Work to complete: Reproduce word for word the part of the listing below that opens with its very first line and closes with the line containing "order: Falconiformes", including both of those lines.

Provided records:
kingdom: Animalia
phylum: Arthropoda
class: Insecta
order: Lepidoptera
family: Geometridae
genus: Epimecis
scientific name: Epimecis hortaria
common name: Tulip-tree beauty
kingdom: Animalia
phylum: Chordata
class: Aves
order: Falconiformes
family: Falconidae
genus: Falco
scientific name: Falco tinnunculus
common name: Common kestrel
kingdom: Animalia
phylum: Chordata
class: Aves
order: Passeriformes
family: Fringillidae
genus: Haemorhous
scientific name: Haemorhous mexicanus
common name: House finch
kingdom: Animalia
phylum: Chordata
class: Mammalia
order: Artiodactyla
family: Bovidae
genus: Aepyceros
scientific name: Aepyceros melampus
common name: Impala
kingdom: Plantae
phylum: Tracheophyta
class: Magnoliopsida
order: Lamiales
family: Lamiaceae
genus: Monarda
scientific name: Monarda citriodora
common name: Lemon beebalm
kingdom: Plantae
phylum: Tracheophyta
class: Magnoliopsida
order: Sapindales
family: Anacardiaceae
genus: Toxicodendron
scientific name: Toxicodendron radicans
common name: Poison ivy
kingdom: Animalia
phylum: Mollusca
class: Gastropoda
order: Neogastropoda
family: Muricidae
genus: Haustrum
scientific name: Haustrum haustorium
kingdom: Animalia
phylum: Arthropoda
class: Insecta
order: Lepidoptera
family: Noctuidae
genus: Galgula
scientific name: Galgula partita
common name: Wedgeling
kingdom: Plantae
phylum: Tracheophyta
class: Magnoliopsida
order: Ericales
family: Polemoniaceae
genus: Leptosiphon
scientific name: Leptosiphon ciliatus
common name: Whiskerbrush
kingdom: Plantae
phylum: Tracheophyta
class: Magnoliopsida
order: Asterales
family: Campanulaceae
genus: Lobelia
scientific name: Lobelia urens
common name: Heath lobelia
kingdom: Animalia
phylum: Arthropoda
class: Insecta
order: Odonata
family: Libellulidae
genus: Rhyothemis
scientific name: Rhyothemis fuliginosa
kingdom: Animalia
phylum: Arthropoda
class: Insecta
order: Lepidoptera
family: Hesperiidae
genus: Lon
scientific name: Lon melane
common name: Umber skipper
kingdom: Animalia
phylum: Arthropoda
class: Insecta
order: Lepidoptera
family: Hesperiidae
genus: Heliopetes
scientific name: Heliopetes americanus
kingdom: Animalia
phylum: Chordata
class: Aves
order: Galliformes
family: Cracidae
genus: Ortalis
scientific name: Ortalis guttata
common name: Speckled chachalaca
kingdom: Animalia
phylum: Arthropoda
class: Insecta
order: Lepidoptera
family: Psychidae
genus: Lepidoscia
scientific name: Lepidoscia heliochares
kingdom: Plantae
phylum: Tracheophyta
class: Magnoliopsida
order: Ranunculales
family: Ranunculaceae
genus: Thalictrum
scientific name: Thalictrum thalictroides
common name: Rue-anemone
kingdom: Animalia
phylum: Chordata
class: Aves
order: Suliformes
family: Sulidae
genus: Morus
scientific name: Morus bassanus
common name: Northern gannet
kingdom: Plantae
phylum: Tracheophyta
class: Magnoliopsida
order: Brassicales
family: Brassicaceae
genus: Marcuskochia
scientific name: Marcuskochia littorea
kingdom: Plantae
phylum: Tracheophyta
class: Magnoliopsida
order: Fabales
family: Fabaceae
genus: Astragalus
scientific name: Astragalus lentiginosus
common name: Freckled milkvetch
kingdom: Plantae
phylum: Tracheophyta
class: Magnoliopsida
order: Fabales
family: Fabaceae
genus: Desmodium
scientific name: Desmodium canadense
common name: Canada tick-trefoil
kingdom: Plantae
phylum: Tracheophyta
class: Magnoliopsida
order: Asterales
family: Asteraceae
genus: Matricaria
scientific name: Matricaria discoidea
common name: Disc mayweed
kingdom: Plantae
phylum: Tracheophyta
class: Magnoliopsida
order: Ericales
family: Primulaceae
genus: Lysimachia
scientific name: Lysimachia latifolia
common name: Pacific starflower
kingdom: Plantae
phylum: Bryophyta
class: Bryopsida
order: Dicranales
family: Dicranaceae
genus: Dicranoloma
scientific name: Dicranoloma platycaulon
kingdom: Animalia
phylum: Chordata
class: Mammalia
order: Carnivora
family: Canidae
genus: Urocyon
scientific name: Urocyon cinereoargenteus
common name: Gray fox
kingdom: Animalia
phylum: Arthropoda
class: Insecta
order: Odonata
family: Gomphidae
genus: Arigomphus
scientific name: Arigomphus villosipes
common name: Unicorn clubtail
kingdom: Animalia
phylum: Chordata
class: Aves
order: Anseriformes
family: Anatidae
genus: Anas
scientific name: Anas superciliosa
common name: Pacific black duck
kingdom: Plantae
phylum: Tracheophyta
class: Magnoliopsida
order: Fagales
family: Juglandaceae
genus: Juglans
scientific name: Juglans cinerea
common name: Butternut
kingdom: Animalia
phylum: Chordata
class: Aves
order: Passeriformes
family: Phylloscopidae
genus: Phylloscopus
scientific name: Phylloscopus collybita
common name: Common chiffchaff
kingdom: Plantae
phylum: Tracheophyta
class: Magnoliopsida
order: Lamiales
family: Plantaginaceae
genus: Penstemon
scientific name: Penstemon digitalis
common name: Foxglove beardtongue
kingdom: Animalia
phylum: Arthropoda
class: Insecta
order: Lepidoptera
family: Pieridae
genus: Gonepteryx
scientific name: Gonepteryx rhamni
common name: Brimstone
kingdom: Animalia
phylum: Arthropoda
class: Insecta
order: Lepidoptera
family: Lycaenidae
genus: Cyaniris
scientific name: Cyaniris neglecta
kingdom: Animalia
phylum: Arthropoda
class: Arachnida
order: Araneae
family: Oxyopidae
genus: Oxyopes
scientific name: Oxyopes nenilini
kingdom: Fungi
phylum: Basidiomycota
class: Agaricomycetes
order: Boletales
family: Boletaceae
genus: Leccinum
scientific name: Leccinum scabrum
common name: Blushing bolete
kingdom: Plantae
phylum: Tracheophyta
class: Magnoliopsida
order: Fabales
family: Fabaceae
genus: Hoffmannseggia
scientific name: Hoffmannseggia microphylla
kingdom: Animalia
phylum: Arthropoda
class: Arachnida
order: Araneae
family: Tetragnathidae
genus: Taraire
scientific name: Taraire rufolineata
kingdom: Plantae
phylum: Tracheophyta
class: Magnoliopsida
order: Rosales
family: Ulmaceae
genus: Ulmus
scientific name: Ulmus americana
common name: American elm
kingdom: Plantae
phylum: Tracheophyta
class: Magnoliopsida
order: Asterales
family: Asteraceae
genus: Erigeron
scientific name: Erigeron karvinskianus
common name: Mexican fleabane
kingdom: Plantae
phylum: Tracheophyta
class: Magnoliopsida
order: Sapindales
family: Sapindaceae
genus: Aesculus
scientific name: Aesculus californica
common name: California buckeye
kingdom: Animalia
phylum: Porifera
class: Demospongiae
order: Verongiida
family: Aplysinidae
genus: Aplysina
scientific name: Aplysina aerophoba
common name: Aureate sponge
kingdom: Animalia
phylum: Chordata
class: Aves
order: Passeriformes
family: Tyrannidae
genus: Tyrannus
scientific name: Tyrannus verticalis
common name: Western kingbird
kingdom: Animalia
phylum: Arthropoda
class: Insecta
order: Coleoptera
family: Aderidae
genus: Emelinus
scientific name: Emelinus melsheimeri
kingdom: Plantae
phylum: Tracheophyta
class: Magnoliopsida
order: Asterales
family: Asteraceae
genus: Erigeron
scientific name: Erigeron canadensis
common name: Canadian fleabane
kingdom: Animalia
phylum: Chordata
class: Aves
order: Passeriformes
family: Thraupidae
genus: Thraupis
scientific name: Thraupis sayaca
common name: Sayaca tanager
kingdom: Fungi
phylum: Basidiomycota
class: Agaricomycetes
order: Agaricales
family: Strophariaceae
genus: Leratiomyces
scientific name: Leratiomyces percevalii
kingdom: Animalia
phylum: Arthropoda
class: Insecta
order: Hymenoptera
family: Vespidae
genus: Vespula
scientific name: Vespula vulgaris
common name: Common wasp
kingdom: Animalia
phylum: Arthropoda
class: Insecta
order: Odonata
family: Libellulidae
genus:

Exercise solution:
kingdom: Animalia
phylum: Arthropoda
class: Insecta
order: Lepidoptera
family: Geometridae
genus: Epimecis
scientific name: Epimecis hortaria
common name: Tulip-tree beauty
kingdom: Animalia
phylum: Chordata
class: Aves
order: Falconiformes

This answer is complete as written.